Director James Cameron Being Sued, Accused Of Stealing Avatar Idea

A man has filed a lawsuit against the Avatar director James Cameron, claiming he stole his idea for the making of the 3-D blockbuster movie.

Eric Ryder, a self proclaimed Sci-Fi junkie, filed the suit in Los Angeles Superior Court. Ryder claims that in 1999, while he worked for Cameron’s Lightstorm Entertainment business, he wrote a story called K.R.Z. 2068, and created photos, 3-D imagery and character elements for a planned movie the company was working on.

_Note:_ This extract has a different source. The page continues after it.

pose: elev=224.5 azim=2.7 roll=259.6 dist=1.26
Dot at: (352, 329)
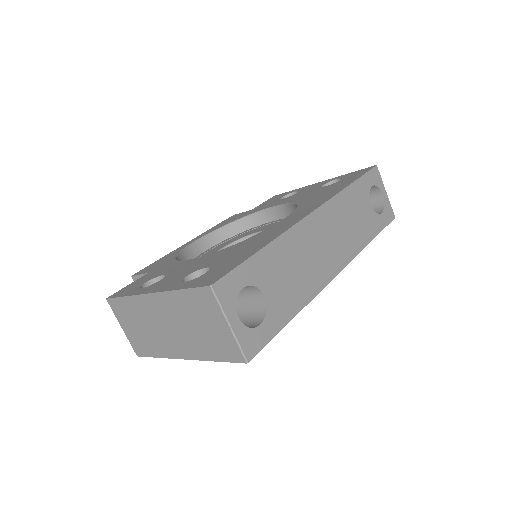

According to the lawsuit, Ryder imagined a movie “about a corporation’s colonization and plundering of a distant moon’s lush and wondrous natural setting, the corporation’s spy sent to crush an insurrection on the distant moon among anthropomorphic, organically created beings populated that moon, and the spy’s remote sensing experiences with the beings, emotional attachment to one of them in particular and eventual spiritual transformation into a leader of the lunar beings’ revolt against the corporation’s mining practices.”

Ryder also mentioned that the company agreed it would not use any of the material he developed, “sharing in the commercial receipts and the writer and producer credits.” He claims Lightstorm argued “no one was interested in seeing an environmentally themed sci-fi adventures”, so they wouldn’t use his work.

Cameron and the producers of Avatar have been sued before over the film, and still haven’t been issued to pay out not even a penny for infringement.